= Peracuta =

17th-century leader of the Appomattoc tribe

Peracuta (also spelled Perecuta or Perecute) (birth year unknown – c. 1690) was a 17th-century leader of the Appomattoc tribe in what is now the U.S. state of Virginia. During his reign, he worked with the English colony of Virginia in an attempt to recapture the former power of past paramount chiefs and maintain peaceful unity among the tribe under his leadership.

== Life and rule ==
Peracuta was a respected warrier within the Appomattoc tribe. By the 1660s, Peracuta had become the new weroance of the tribe.

In September 1671, Peracuta was the guide for settlers and explorers Thomas Batts and Robert Fallam on their "Batts and Fallam Expedition" within the borders of present-day West Virginia. They were acting under a commission granted to Abraham Wood "for finding out the ebbing and flowing of the water behind the mountains, in order to the discovery of the South Sea" and authorized by the Virginia House of Burgesses.

The expedition is credited with discovering Woods River, now called the New River. Before leaving and returning home, the party formally declared the river to be a part of the realm of Charles II. Batts and Fallam branded a series of trees with marking irons representing Governor William Berkeley and the sponsor of the expedition, Abraham Wood. They also branded a tree in honor of their trusted guide, Peracuta.

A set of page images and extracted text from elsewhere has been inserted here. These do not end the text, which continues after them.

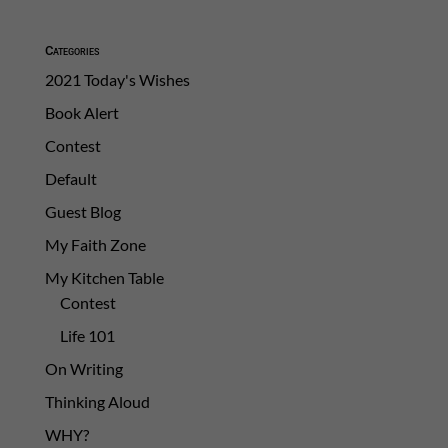
Categories
2021 Today's Wishes
Book Alert
Contest
Default
Guest Blog
My Faith Zone
My Kitchen Table
Contest
Life 101
On Writing
Thinking Aloud
WHY?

In 1675, the tribe requested that Peracuta be granted permission to plant and clear any land that was note occupied by British Colonists. During this period, the request was granted and Peracuta was formally recognized as "King of the Appomattoc" by the Virginia General Assembly and Governor Berkeley.

Peracuta's time in leadership was met with severe hardship and persecution for Native peoples. The Appomattoc village was destroyed as a result of Bacon's Rebellion in 1676, and in the same year, the practice of slavery of Indians was re-introduced in Virginia colony, caused much suffering to the Appomattoc peoples.

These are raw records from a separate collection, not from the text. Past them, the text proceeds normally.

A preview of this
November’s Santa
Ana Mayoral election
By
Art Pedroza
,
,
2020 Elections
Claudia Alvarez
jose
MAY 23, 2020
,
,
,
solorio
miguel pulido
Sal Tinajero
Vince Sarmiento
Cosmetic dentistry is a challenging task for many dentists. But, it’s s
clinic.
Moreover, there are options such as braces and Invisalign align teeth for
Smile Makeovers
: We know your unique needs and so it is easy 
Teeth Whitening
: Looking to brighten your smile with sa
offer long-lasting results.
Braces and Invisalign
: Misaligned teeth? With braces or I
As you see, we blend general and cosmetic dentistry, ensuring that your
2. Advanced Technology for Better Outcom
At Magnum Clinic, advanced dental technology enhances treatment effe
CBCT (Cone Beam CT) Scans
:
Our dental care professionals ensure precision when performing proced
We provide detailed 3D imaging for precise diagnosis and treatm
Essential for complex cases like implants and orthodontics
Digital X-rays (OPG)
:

While Peracuta was present at the ceremony for the signing of the Treaty of 1677 (also known as the "Treaty Between Virginia and the Indians" or "Treaty of Middle Plantation"), he was originally not allowed to sign it because some of the members of the Appomattoc tribe were accused of murder at the time. Peracuta was permitted by the British Crown to sign the 1680 annexure of the Treaty of 1677.

== Death ==
Records indicate that Peracuta died c. 1690 and was succeeded by a new weroance by April 1691.